Por eso soy optimista. Conforme avanza el proceso de vacunación local, los comensales se animan, cada vez más, a volver a su restaurante favorito. A la zozobra política la sucederá la calma necesaria para que los paladares del mundo vuelvan a sentarse en nuestra mesa. Los restaurantes de fama global que han estado “hibernando” verán ese 12% de reservas de turistas que llegan hoy, subir poco a poco, y con ellos, subirá también el número de noches que pasan en el Perú, de aviones que aterrizan, de paseos que pagan, de visitas a lugares patrimoniales y de artesanías para recordar ese viaje hermoso que les cambió la vida.
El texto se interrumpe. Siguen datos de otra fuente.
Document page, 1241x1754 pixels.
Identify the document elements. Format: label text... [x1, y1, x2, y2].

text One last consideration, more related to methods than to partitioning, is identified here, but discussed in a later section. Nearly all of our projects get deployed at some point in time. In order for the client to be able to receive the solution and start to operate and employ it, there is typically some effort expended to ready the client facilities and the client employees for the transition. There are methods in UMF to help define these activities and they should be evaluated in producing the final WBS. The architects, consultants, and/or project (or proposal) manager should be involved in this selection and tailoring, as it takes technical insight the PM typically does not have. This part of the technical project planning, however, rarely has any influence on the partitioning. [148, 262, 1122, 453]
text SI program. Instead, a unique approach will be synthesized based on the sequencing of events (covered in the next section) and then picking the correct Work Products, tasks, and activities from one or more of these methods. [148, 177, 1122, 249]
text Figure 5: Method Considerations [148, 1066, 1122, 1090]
Los que se dirigen al público local que hayan resistido todo esto –cuarentenas intermitentes, horarios de locura, un comensal golpeado por una recesión con pocos precedentes–, encontrarán en los aprendizajes de la crisis la resiliencia para levantar la cara y afrontar cada día dándolo todo como si fuera el último. Y los jóvenes que se han quedado para apostar aquí, recogerán el lado más amable del desastre: locales privilegiados a buenos precios, equipos revendidos a bajo costo, y nuevas, maravillosas oportunidades de crecimiento. Quienes amamos la cocina contamos con todos ellos para reconstruir la mesa peruana y volverla a colocar en el centro del mundo. Mientras haya ilusión habrá restaurantes llenos, y en los restaurantes, optimismo y alegría por un futuro mejor.